✔️ Week 02 - Lab Solutions

DS202 - Data Science for Social Scientists

Author

Yijun Wang

Published

07 October 2022

Solutions to exercises

  1. Use the function View()to identify the type of a variable (quantitative or qualitative):

    View(Auto)

    Variables mpg, cylinders, horsepower, weight, acceleration, year are quantitative variable. Variables origin, name are qualitative variable

  2. Use the function range() to check the range of each quantitative predictor:

    range(Auto$mpg)
    [1]  9.0 46.6

    To refer to a variable, we must type the data set and the variable name joined with a $ symbol.

  3. Using summary() to have an overall look at all variables and statistical features (like mean and standard deviation) are included in the outputs:

    summary(Auto)

    or

    mean(Auto$mpg)
    sd(Auto$mpg)
  4. Remove the 10th through 85th observations from the original data frame and store it as another new data frame:

    Auto_tmp = Auto[-c(10:85), ]
    summary(Auto_tmp)
    mean(Auto_tmp$mpg)
    sd(Auto_tmp$mpg)
  5. Create a scatterplot matrix using the function pairs():

    pairs( ~ mpg + displacement + horsepower + weight + 
            acceleration + year + origin + cylinders, 
            data = Auto)

    Notice the linear or non-linear trends in the scatterplots.Then create a histogram of the variable mpg:

    hist (Auto$mpg , col = 2, breaks = 15)

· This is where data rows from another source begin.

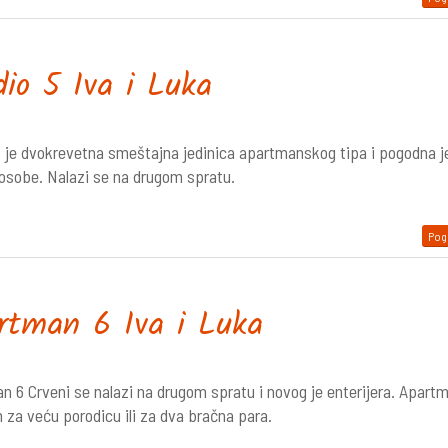
dio 5 Iva i Luka
5 je dvokrevetna smeštajna jedinica apartmanskog tipa i pogodna j
 osobe. Nalazi se na drugom spratu.
Pogl
rtman 6 Iva i Luka
n 6 Crveni se nalazi na drugom spratu i novog je enterijera. Apartm
 za veću porodicu ili za dva bračna para.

    Use the hist() function to produce some histograms with differing numbers of bins for a few of the quantitative variables. You may find the command par(mfrow = c(2, 2)) useful: it will divide the print window into four regions so that four plots can be made simultaneously. Modifying the arguments to this function will divide the screen in other ways.

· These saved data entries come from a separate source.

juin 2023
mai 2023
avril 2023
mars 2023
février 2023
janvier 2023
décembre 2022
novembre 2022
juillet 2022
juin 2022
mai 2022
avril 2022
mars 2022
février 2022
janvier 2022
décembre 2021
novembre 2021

  6. After observing the first row of the scatterplot matrix which indicates the relationship between gas mileage (mpg) and other variables, you will find evident linear or non-linear trends exist in the scatterplots with variables displacement, horsepower, weight, year and origin. Therefore, these varibles might be useful in predicting mpg.

If you want to achieve ststistical robust when exploring the relationship between variables, you need to culculate some statistics (like the correlation using the function cor()) and conduct statistical tests. This will be further illustrated in Week 03.